** AVAILABLE DATA follows **

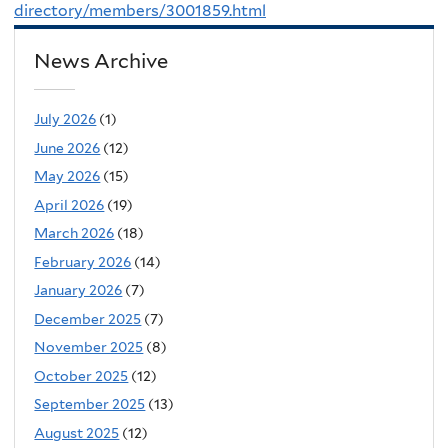
directory/members/3001859.html
News Archive
July 2026
(1)
June 2026
(12)
May 2026
(15)
April 2026
(19)
March 2026
(18)
February 2026
(14)
January 2026
(7)
December 2025
(7)
November 2025
(8)
October 2025
(12)
September 2025
(13)
August 2025
(12)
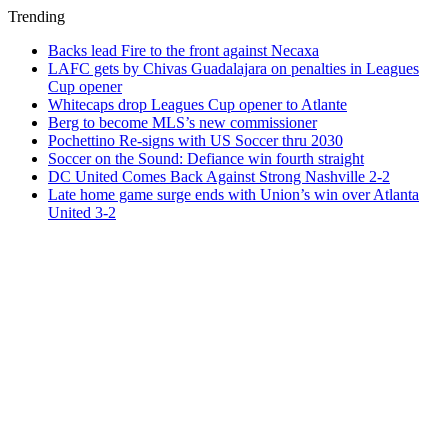
Trending
Backs lead Fire to the front against Necaxa
LAFC gets by Chivas Guadalajara on penalties in Leagues
Cup opener
Whitecaps drop Leagues Cup opener to Atlante
Berg to become MLS’s new commissioner
Pochettino Re-signs with US Soccer thru 2030
Soccer on the Sound: Defiance win fourth straight
DC United Comes Back Against Strong Nashville 2-2
Late home game surge ends with Union’s win over Atlanta
United 3-2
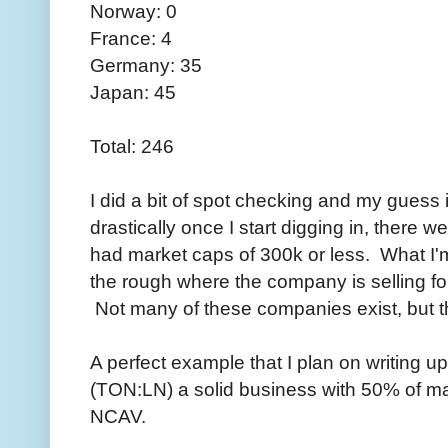
Norway: 0
France: 4
Germany: 35
Japan: 45
Total: 246
I did a bit of spot checking and my guess is 
drastically once I start digging in, there
had market caps of 300k or less. What I'm 
the rough where the company is selling fo
Not many of these companies exist, but th
A perfect example that I plan on writing up
(TON:LN) a solid business with 50% of ma
NCAV.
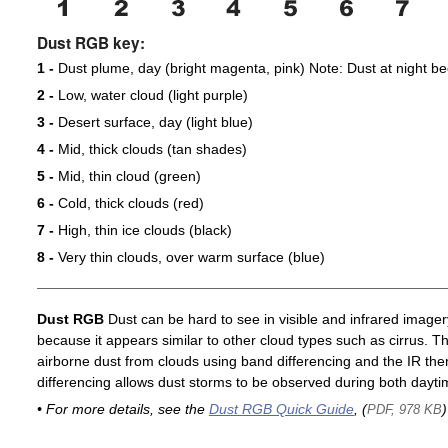
Dust RGB key:
1 -
Dust plume, day (bright magenta, pink) Note: Dust at night 
2 -
Low, water cloud (light purple)
3 -
Desert surface, day (light blue)
4 -
Mid, thick clouds (tan shades)
5 -
Mid, thin cloud (green)
6 -
Cold, thick clouds (red)
7 -
High, thin ice clouds (black)
8 -
Very thin clouds, over warm surface (blue)
Dust RGB
Dust can be hard to see in visible and infrared imagery 
because it appears similar to other cloud types such as cirrus. T
airborne dust from clouds using band differencing and the IR th
differencing allows dust storms to be observed during both dayti
• For more details, see the
Dust RGB Quick Guide
, (
)
PDF, 978 KB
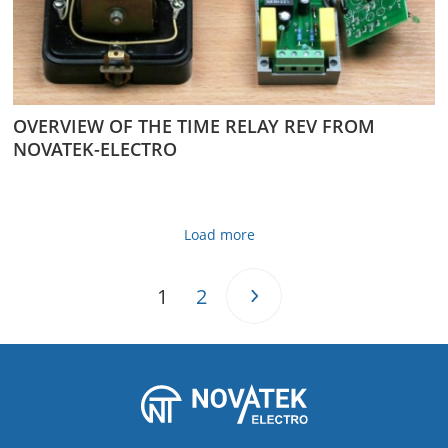
OVERVIEW OF THE TIME RELAY REV FROM
NOVATEK-ELECTRO
Load more
1
2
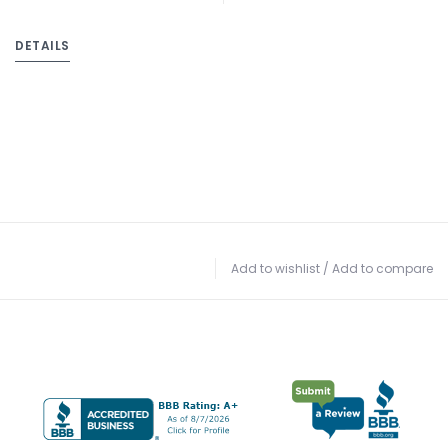
DETAILS
Add to wishlist
/
Add to compare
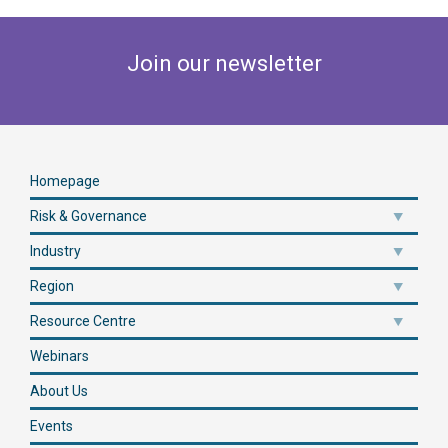
Join our newsletter
Homepage
Risk & Governance
Industry
Region
Resource Centre
Webinars
About Us
Events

** End of AVAILABLE DATA **

What should come back is an exact copy of the lines above from the line with "January 2026" to the line with "Berg to become MLS’s new commissioner", both included, minus the pictures.

== ANSWER BELOW ==
January 2026
(7)
December 2025
(7)
November 2025
(8)
October 2025
(12)
September 2025
(13)
August 2025
(12)
Trending
Backs lead Fire to the front against Necaxa
LAFC gets by Chivas Guadalajara on penalties in Leagues
Cup opener
Whitecaps drop Leagues Cup opener to Atlante
Berg to become MLS’s new commissioner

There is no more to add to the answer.